Comment Re:As a C programmer (Score 1) 201

You can do both. Have the small straight forward language without lots of pitfalls, and at the same time make the code maintainable and reusable. However, avoid the "fast deployment", that means "rapid prototyping" which means speed matters more than quality and the customer ends up with mocked up prototype. Rapid prototyping is not part of the "science" of computer science.

And basically "computer science" has almost nothing to do with programming anyway, it's a broad interdisciplinary field that covers both mathematics and engineering.

Comment Re:As a C programmer (Score 1) 201

C++ has some different rules about types, which some people think are better than the C rules.

Personally, I'd take the subset of C++ that still includes basic inheritable classes/structs, name spaces, etc. But avoid exceptions (hard to make this efficient a lot of times), avoid templates that are larger than a line or two (avoid the gawdawful code bloat it can lead to), etc. The "better C than C" version of C++ before the goal of every C++ standards committee became how new features they could cram in.

Comment Re:As a C programmer (Score 1) 201

If they're pointers to bytes then you can compare them directly. Alignment is the same forwards or backwards. If the regions overlap then sometimes you need a forward copy but sometimes a backwards copy! The direction depends upon where they overlap!

If you copy 0-100 over to locations 50-150, then you have to copy backwards, copy the 100 over first, then 99, etc. But if you're copying 50-150 over to 0-100, then you have to copy forwards, starting with 50 first.

That's the point in the interview where I suggest they can draw this on the whiteboard instead of trying to do it in their heads.

Comment Re:And you shouldn't be.... (Score 1) 220

There's really not much risk here. They're trying to play the fear card too much. It wasn't long ago when we didn't have smart phones with encryption. It is so recent that even a millenial can remember those days. And was it a world where all criminals were captures, all crimes solved, people were always safe and secure? No! Rates of violent crime were higher. Criminals still figured out how to talk to each other securely without the FBI listening in. We had organized crime operating with impunity for long periods of time, they even figured out how to use encryption.

There's nothing law enforcement can do to put this genie back in the bottle. One simple app to do a pgp style communication and encryption is back no matter how many back doors the manufacturers put in (or get a warrant to get the phone maker to stick on keyloggers, but everyone's going to avoid those phones like the plague once word is out). Use some third party SOCs from outside America as your key dongle on the PC and you can detect tampering and destroy your keys.. There's just no way they can lock this down.

We have some phones locked tight that may or may not contain evidence about crimes. So what?? This is not a disaster. We've never had a time when we could gather all possible evidence, search everywhere we liked, and solve all crimes. Claiming that it's wrong that they can't open up the phones and get the data from them is like whining that the parrot at the crime scene isn't talking.

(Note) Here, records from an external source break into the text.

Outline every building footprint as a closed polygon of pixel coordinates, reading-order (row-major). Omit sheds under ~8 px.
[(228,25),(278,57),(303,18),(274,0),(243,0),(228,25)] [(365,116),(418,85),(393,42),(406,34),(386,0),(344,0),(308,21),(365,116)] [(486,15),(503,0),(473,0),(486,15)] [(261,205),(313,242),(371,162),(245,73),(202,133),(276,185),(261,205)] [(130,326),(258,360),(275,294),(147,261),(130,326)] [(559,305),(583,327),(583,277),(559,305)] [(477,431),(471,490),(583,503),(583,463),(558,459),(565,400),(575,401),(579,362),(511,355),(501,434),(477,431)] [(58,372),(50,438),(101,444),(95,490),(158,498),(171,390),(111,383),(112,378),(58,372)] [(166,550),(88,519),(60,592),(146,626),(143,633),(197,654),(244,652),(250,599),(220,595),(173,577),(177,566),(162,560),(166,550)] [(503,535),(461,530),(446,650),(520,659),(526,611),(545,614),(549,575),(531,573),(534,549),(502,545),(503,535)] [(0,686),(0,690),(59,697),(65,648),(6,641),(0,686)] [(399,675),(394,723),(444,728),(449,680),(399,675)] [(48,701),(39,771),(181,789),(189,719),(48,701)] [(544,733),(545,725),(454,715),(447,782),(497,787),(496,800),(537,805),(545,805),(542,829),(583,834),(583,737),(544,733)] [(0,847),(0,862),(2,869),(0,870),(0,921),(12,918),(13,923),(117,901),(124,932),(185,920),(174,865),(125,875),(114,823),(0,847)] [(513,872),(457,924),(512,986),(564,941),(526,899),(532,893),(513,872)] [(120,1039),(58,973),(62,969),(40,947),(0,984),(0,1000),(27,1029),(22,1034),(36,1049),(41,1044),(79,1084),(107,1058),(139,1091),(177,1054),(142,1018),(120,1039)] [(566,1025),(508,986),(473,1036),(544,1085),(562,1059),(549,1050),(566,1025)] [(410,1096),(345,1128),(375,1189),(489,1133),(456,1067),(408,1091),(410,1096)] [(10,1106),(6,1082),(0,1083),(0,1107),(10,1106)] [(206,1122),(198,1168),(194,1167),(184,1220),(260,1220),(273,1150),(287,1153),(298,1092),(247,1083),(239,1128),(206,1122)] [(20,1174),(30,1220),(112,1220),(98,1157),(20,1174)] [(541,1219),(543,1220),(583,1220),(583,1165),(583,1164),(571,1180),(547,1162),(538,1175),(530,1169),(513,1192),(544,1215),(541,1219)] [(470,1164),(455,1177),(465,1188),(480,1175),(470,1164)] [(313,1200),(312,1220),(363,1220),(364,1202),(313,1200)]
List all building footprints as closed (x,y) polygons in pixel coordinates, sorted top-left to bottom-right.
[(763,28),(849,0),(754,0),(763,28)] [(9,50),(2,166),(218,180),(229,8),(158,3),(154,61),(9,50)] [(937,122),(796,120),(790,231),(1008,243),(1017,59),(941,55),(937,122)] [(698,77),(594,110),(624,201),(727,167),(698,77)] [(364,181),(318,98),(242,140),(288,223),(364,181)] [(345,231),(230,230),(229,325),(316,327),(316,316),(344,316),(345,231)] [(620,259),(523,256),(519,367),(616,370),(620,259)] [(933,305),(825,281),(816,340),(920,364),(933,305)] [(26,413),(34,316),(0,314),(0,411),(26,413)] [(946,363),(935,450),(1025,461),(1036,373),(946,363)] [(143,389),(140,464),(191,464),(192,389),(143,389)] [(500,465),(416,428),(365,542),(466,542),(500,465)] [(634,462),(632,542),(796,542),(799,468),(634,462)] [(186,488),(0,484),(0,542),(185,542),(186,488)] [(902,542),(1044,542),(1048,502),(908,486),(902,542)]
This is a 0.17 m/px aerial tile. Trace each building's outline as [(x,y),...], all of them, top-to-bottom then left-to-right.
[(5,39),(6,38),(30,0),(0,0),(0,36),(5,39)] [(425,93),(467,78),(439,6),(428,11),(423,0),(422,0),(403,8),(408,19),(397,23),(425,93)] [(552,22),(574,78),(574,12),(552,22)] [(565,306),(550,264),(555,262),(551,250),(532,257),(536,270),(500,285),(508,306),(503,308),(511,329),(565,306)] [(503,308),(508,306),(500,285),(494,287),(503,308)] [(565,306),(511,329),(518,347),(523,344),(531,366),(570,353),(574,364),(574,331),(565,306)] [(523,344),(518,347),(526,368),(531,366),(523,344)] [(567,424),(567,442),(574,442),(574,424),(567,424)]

Comment Re:Does MS have any idea what they are doing? (Score 1) 268

I've used plenty of machines that do use swap space. Servers with VM images, with the whole point of such servers being to overallocate resources. So less frequently used stuff gets swapped out. You ask them to upgrade memory and they laugh and nothing happens. It's the real world.

Given that price points changed so that RAM is now relatively cheaper, it's still theoretically possible for it to go back the other way again in time, where getting beyond 128GB is just too expensive to justify when you've got terabytes of dirt cheap storage on your servers.